La violence latente est permanente, rien ne peut être dit à Rachid car il agresse immédiatement et fuit les entretiens. Il a l'art et la manière de renverser les rôles.

C'est la "victime meurtrie" que personne n'entend, par racisme bien sûr, et faute de compréhension à son égard, il ne peut réussir dans aucun domaine (sport, scolarité, et surtout vie quotidienne et éducative...) L'éducatif ne lui sert à rien, il veut ]a "liberté" et un foyer sans éducateur, telle est sa demande. Le côté "matériel et financier" est sécurisant en écho aux dires de sa mère, mais pas suffisant, car les vêtements du Logis ne sont pas intéressants au regard du "paraître dans les marques" qu'il préfère. D'où notre questionnement quant au bien être matériel que Rachid peut se procurer. Suite aux différents entretiens avec le Directeur, l'Educatrice Chef, la référente SEF et les éducateurs, il dit "avoir compris" mais ne donne pas le "change". Il attend progressivement qu'on dise et fasse pour lui, à condition que nos propositions rentrent dans la "logique" du jeune "clinquant" des "banlieues".

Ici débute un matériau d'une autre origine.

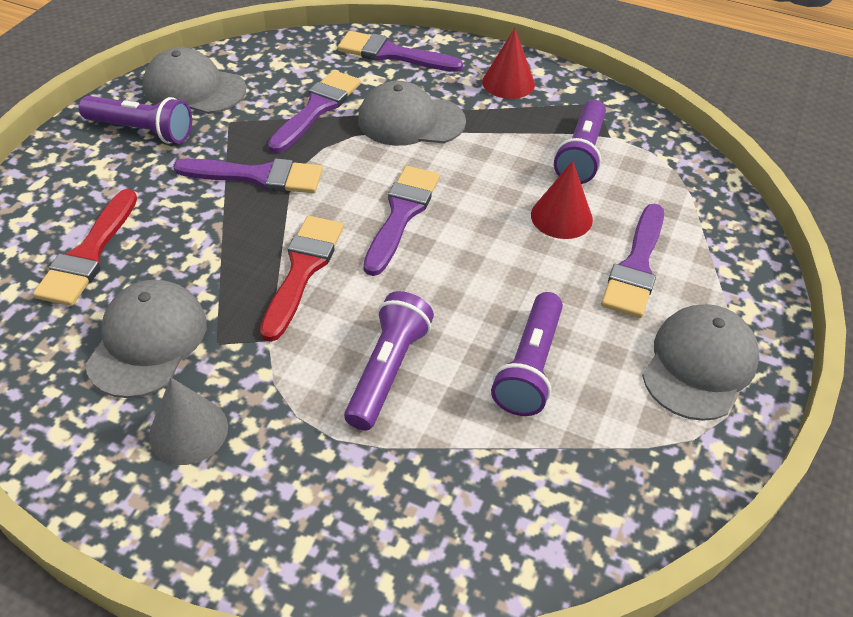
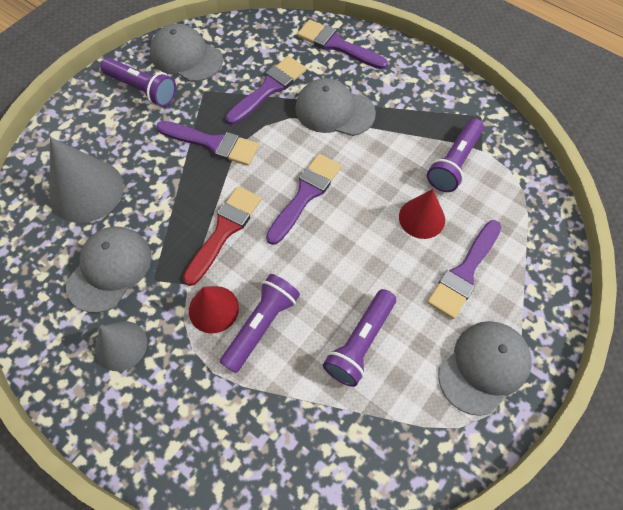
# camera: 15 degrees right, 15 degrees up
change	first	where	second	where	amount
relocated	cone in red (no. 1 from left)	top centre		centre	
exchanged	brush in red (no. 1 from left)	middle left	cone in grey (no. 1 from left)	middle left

Il n'admet aucune remarque, aucune frustration, s'énerve très vite, monte en violence et en arrive à proférer des menaces. Il est moins dans la violence envers !'adulte mais à chaque remarque, il tape "partout" et jette des cris - puis se ravise, tout n'est que banalité.

Depuis trois mois, nous lui tendons la main afin qu'il s'inscrive progressivement dans la position de "demandeur" et non pas de consommateur face à l'échéance de ses dix huit ans. Il renverse les rôles une fois de plus et n'a qu'une idée fixe, "aller chez lui" très rapidement. Il n'a aucun projet de vacances ni de travail, si ce n'est peut-être d'aller avec son beau-frère sans plus.

Il semble posé en apparence et réactive tout de façon permanente. De fait, vu qu'il se trouve plus souriant, il souhaiterait bénéficier d'un "laxisme" à outrance. Rachid n'accepte aucune contrainte, aucune discussion, tout va bien et surtout la violence reste un sujet tabou. Il est allé voir deux fois la psychologue et a refusé de s'y rendre ~ ensuite, prétextant "qu'il en avait marre de jouer aux cartes (Rorhsach)".

Il veut "toujours et encore" sans aucune peine possible. L'éducatif n'a aucune place et aucune prise, et Rachid prend beaucoup de temps pour peu de stimulations et de réactions, cela souvent au détriment des autres jeunes.

Aussi le foyer met un terme à l'accueil provisoire de Rachid et lui demande de réfléchir tout l'été afin que, peut-être, il saisisse de nouveau le SEF avec une demande réelle et affinée.